• **TASK INSTRUCTIONS**
Reproduce the rows from the beginning of the data items through the line containing "agronomiques.", inclusive, with "Durabilité" changed to "Environnement" and everything else left the same.

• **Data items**
=== Section Start ===
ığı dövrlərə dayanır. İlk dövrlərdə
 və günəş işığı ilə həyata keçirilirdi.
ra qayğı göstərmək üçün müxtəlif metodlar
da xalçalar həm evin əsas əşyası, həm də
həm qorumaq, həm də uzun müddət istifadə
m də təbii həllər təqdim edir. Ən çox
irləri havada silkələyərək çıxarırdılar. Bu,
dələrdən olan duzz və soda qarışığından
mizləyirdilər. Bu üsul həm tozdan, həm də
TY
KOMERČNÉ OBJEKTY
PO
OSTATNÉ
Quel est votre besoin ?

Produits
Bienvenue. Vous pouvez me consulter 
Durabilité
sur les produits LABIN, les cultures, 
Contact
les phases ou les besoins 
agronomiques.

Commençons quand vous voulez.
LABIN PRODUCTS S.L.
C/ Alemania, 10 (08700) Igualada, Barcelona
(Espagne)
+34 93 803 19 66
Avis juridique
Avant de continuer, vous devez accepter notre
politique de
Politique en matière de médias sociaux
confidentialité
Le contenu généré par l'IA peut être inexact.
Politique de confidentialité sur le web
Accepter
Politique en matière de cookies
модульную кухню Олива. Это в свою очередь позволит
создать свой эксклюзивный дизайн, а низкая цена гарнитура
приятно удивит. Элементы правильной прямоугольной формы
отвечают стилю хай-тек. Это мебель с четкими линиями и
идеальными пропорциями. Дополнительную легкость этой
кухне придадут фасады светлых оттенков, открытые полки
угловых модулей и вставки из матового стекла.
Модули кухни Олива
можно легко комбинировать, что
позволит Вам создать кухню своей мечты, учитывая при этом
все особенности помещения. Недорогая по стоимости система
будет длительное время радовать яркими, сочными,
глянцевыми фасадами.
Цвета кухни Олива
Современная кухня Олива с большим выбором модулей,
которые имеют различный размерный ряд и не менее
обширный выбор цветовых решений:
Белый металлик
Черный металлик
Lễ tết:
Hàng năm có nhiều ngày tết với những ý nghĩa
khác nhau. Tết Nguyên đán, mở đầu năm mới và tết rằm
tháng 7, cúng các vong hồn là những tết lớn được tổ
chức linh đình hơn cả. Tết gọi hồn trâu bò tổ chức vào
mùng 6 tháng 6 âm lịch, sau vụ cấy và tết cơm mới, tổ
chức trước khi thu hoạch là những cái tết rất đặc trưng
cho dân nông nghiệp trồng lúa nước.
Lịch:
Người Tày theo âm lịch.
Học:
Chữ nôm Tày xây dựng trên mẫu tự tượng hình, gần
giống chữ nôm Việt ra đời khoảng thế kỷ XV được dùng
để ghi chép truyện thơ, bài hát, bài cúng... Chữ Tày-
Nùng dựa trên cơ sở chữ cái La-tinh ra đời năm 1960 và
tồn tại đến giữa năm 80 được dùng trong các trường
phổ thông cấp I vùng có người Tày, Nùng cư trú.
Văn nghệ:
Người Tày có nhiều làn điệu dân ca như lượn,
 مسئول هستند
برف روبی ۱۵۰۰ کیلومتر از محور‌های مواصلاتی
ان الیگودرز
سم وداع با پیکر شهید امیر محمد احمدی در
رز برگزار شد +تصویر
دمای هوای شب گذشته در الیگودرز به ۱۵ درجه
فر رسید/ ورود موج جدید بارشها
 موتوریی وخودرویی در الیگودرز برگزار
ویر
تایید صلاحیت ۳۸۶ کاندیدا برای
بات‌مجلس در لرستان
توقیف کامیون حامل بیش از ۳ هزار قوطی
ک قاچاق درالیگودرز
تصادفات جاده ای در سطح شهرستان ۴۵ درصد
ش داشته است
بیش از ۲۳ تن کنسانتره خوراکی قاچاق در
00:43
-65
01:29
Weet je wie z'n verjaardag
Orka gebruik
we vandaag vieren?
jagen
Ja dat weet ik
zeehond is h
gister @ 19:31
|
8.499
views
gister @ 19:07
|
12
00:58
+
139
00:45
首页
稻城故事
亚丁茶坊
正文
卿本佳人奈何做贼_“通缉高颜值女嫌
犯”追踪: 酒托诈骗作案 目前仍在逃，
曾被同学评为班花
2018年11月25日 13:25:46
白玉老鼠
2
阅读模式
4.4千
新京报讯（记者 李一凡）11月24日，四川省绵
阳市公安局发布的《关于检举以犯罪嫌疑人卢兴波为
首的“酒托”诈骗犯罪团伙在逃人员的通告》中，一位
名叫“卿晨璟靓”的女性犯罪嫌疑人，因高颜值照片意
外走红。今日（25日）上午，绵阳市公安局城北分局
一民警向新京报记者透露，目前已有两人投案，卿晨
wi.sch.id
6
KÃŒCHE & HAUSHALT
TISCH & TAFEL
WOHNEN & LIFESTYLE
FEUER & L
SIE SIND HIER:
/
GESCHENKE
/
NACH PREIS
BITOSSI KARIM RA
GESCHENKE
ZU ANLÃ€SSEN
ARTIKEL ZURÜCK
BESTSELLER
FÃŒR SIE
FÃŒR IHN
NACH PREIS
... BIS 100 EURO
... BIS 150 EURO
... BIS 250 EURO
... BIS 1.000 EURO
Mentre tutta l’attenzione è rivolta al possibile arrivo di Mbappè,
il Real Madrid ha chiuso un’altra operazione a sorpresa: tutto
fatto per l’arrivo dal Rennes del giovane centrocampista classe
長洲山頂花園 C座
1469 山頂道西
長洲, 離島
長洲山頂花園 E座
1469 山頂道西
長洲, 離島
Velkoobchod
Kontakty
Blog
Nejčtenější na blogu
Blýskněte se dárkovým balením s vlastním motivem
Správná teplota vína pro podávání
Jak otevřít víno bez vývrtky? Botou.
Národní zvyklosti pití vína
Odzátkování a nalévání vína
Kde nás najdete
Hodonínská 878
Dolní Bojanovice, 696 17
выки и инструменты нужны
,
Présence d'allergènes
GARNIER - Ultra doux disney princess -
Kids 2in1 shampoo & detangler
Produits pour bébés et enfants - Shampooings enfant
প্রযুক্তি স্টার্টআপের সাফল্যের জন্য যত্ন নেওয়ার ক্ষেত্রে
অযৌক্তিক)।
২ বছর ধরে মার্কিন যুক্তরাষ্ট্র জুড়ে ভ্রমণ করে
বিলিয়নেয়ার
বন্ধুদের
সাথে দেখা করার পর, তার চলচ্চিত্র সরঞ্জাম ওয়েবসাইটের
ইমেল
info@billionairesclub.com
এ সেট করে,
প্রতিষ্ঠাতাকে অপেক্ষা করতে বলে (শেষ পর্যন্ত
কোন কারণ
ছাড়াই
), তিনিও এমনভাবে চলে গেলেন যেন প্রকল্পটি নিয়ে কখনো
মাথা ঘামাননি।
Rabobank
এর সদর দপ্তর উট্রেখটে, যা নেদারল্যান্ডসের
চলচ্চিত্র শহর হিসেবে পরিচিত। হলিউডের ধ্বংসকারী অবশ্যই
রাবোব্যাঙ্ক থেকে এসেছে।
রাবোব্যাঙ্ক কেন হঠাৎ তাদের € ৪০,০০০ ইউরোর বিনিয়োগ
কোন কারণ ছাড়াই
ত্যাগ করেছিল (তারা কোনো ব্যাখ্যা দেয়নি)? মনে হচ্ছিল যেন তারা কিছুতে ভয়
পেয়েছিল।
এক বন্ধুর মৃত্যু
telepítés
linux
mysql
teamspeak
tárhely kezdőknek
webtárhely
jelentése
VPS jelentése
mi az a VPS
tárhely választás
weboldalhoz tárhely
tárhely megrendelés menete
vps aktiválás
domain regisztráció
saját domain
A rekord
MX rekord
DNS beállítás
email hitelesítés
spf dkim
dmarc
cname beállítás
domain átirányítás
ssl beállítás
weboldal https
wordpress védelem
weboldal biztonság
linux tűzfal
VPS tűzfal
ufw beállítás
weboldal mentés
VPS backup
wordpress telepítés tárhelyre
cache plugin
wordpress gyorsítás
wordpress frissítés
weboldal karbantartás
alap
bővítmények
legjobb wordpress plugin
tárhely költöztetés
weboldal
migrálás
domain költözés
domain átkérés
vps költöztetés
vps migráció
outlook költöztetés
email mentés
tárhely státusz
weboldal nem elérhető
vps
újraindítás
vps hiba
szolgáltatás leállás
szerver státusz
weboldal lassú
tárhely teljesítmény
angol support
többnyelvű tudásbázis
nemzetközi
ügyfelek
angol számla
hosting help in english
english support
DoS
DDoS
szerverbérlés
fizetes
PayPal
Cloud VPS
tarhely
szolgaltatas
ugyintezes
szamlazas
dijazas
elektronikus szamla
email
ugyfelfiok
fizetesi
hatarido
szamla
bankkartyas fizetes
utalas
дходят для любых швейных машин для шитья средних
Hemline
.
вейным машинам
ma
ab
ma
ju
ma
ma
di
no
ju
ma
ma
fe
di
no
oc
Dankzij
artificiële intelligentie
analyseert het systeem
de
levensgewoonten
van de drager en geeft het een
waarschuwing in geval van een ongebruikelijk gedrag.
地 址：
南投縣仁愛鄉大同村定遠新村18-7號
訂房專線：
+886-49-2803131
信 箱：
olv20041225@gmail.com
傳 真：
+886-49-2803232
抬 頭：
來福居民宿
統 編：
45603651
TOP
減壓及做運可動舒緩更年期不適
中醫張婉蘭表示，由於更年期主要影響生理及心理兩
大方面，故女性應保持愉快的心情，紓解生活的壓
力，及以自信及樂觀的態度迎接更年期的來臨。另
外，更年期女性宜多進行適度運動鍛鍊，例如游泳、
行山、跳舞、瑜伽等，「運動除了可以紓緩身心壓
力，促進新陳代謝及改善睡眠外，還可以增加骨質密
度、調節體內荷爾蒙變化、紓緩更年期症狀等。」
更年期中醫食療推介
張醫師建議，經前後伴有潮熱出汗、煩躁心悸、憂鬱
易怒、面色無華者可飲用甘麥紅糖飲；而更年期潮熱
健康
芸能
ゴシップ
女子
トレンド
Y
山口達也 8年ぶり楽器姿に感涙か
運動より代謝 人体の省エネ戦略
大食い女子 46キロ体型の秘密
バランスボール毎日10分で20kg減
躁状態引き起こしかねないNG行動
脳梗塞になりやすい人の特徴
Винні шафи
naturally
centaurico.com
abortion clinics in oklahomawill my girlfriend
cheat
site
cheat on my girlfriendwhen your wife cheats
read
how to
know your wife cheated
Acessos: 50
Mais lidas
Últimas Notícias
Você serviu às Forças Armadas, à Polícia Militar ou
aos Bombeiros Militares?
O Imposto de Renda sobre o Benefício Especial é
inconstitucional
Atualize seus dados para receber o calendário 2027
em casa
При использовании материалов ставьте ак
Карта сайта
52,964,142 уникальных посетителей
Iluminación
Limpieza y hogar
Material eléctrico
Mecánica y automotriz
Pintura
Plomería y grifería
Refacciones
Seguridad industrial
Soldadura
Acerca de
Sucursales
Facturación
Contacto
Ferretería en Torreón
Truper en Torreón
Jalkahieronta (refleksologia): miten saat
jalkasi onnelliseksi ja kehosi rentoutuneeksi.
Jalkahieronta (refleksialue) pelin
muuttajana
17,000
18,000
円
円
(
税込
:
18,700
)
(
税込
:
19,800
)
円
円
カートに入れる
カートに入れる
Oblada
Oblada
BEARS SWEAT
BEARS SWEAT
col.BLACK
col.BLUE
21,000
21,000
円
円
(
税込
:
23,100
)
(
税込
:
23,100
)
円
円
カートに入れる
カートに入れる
=== Section End ===
• **ANSWER BOX**
ığı dövrlərə dayanır. İlk dövrlərdə
 və günəş işığı ilə həyata keçirilirdi.
ra qayğı göstərmək üçün müxtəlif metodlar
da xalçalar həm evin əsas əşyası, həm də
həm qorumaq, həm də uzun müddət istifadə
m də təbii həllər təqdim edir. Ən çox
irləri havada silkələyərək çıxarırdılar. Bu,
dələrdən olan duzz və soda qarışığından
mizləyirdilər. Bu üsul həm tozdan, həm də
TY
KOMERČNÉ OBJEKTY
PO
OSTATNÉ
Quel est votre besoin ?

Produits
Bienvenue. Vous pouvez me consulter 
Environnement
sur les produits LABIN, les cultures, 
Contact
les phases ou les besoins 
agronomiques.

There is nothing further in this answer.